Manuel, je cultive la tolérance religieuse. Ne soyez pas étonné. J’ai fait mes humanités au Sénégal, ce beau pays d’Afrique, synonyme d’hospitalité pour les français. Vos administrés y vivent comme « un poisson dans l’eau ». Ils vivent même mieux que les nationaux. Ils font ce que bon leur semble avec leurs richesses. A la plage, ils portent ce que leurs âmes désirent sans aucun problème. Ils sont avant tout des humains avant d’être « étrangers ».
Dans ce pays où j’ai passé ma jeunesse, la religion n’a jamais posé problème. Le premier président n’est personne d’autre que Léopold Sédar Senghor. Catholique jusqu’à la moelle épinière, il a dirigé ce pays peuplé de musulmans à hauteur de 95% pendant une vingtaine d’années. Il était même le chouchou des chefs religieux. Il n’avait pas de sens interdit dans les foyers religieux. Je suis né dans cette ambiance où l’on n’est point stigmatisé par sa religion ou son origine. Au collège, mes professeurs étaient en grande majorité des chrétiens et des animistes. Ils m’ont inculqué des valeurs universelles qui me permettent aujourd’hui de vivre normalement dans toute société. Mieux, j’allais souvent manger chez eux lors des fêtes religieuses. Ils en faisaient autant lors des fêtes musulmanes. Pendant ma formation estudiantine, j’ai même eu le plaisir d’intégrer une école privée catholique qui me permit d’avoir le parchemin qui me donne aujourd’hui droit à un travail décent dans le pays de Marianne. Dans cette école, mes camarades chrétiens priaient tous les matins le Christ sous la houlette d’un père. Il y avait partout des signes religieux de la « chrétienneté». Jamais, mon « petit-esprit » n’a été dérangé car on m’a appris la tolérance, le respect de l’autre quelles que soient les différences. Je vous conseille d’y amener en stage les enfants de votre « REPUBLIQUE ». Ce pays est un exemple parfait de la tolérance religieuse.

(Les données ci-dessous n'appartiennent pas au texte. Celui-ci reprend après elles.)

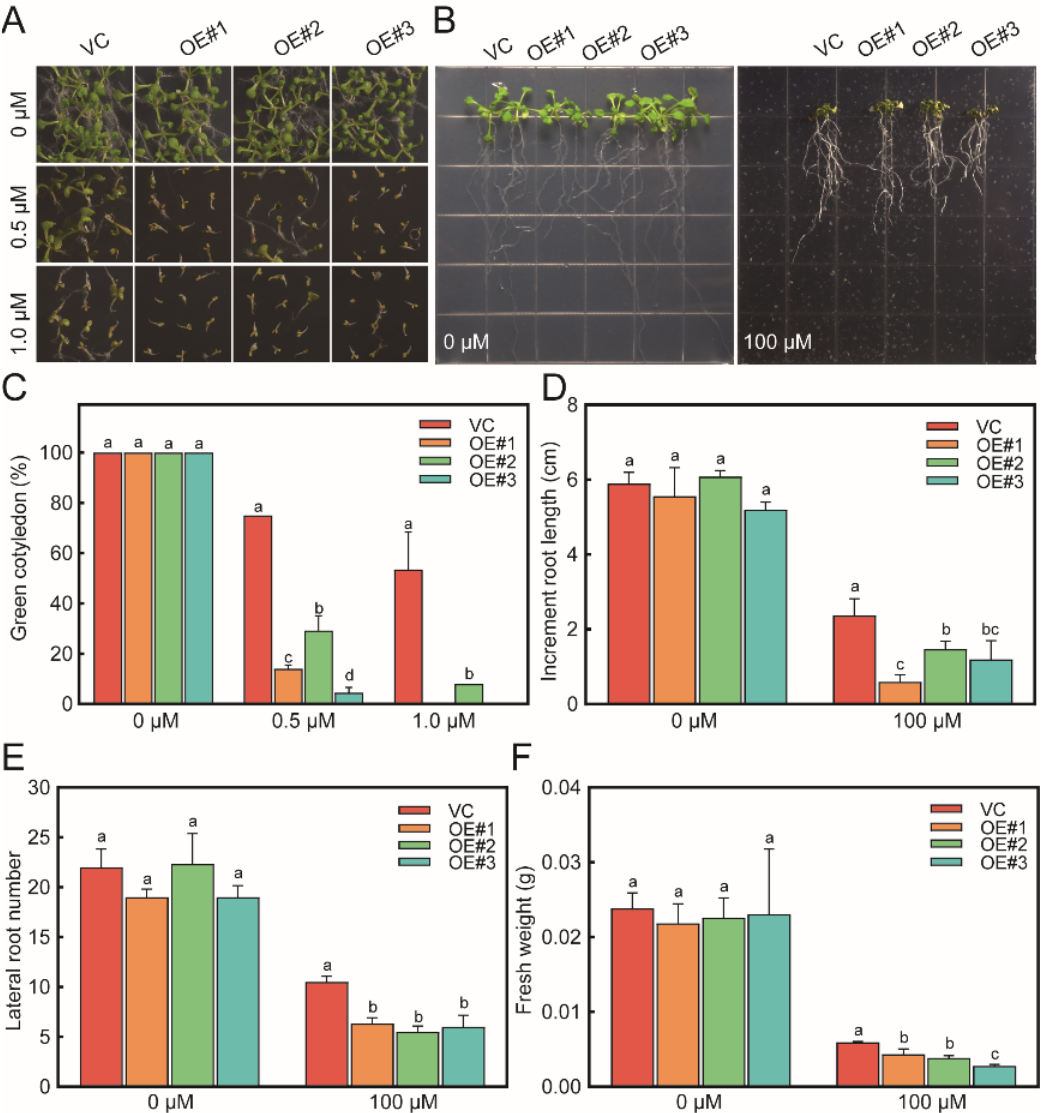
Figure 3. Enhanced ABA sensitivity in RcTINY2 -OE Arabidopsis. ( A ) Differential seed germination responses between RcTINY2 -OE and VC plants grown on ABA-treated (0, 0.5 or 1.0 µ M) MS agar plates. All photographs were taken ten days after transplantation onto plates; ( B ) Phenotypic differences in root growth between RcTINY2 -OE and VC plants under ABA treatment. Ten-day-old VC and RcTINY2 -OE plants were transformed to ABA-treated (0 or 100 µ M) MS media and grown vertically for ten days and photographed; ( C ) Green cotyledon rates between RcTINY2 -OE and VC seeds in response to ABA seven days after treatment; ( D ) Increased root length, ( E ) Lateral root number, and ( F ) Fresh weights of ten-day-old RcTINY2 -OE and VC plants subjected to ABA treatment (0 or 100 µ M). All data are the mean ± SD for three biological replicates ( n = 5). LSD tests were used to determine statistically significant differences ( p < 0.05) which are indicated by different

Manuel, les Français n’en peuvent plus. Les rangs des chômeurs grossissent tous les jours. Le pouvoir d’achat s’écroule. Nous vivotons dans cette France à cause de vos mauvaises politiques. De grâce, à défaut de régler les problèmes du pays, laissez-nous vivre en paix entre français, quels que soient l’origine, la religion, le sexe et la couleur.